Saturday, August 11, 2007

Didn't want to be mean about it, but I couldn't think of one good word to say



You reach a point in your life where once in a while something clicks in your head, it is almost like a light bulb turning on by itself. As some of you may know, I am married to a gal named Suzy Greenberg - and we have had our rough spots from time to time. Lately there has not been much going on in the old bedroom and it has become a mutual thing. Maybe I am just getting old, maybe the idea of taking care of myself in some ways just is easier to deal with than the real act, maybe it is just a phase, maybe it just is not that important any more. But regardless I have been at war it seems against those elder folks in my family that refuse to accept her. A couple years back I went under a kind of tirade and I rebelled and tried to get those to change. But after yet another time around where they snubbed her and conviently left her off of an invitation to come down to see them down south in the Tenessee hills, I realized something - I had nothing to say. I was ready to go off on them again, let them know how lame it was to do this, how pointless it was, find a million reasons to criticize it - but then after thinking of the old if you got nothing good to say, don't say it at all - I realized that I had no response. I was kind of sick over the whole thing initially, but now I just feel nothing - actually a little relief because now I don't need to actually see them - I kind of feel free, freaky and free as the song goes.
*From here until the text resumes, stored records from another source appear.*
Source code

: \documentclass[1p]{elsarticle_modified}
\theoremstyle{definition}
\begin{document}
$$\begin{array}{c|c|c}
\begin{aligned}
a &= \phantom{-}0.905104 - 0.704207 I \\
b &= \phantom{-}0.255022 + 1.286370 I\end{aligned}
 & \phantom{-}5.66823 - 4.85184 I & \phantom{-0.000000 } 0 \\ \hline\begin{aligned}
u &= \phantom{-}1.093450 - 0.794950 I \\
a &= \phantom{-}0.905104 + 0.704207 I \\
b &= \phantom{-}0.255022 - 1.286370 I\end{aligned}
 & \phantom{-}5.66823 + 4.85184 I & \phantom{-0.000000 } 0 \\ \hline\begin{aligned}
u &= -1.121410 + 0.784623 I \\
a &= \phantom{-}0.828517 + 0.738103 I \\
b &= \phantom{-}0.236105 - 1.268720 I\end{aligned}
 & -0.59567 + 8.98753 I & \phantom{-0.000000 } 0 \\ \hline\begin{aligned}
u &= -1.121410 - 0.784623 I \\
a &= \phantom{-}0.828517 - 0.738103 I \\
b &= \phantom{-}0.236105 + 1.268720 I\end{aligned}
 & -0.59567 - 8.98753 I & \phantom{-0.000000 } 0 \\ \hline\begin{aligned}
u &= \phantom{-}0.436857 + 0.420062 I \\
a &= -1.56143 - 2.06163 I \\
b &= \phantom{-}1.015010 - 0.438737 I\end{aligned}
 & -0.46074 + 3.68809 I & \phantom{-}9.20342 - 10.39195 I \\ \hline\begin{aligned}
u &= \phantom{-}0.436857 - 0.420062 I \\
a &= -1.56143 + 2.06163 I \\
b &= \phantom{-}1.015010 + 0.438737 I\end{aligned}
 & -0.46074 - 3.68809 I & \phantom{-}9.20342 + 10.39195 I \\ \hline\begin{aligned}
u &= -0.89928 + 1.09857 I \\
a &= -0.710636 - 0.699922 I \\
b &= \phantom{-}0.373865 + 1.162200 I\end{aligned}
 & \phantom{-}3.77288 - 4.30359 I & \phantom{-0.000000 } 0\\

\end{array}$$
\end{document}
They aren't going to change, God bless them, they are just going to continue to be the ass-holes they are and I can't stop them. Yet in their ass-holeness I can either keep the fumes away or emerse my nose deep in their anuses for another whiff. And at this point in my life, I have just had enough of smelling it. So I don't need to participate - at all - I don't need to ask them to change, demand they change, go off on them, tell them how much I am enraged because I don't feel those things any more. I just feel - relieved. Silence is all I have left, because there is nothing left to say - nothing - I just can't think of one good word to say, so here I am now somewhere else and I ain't saying shit. And in some ways I am glad they gave me the opportunity for that light bulb to click, because honestly I am just plain better off without them.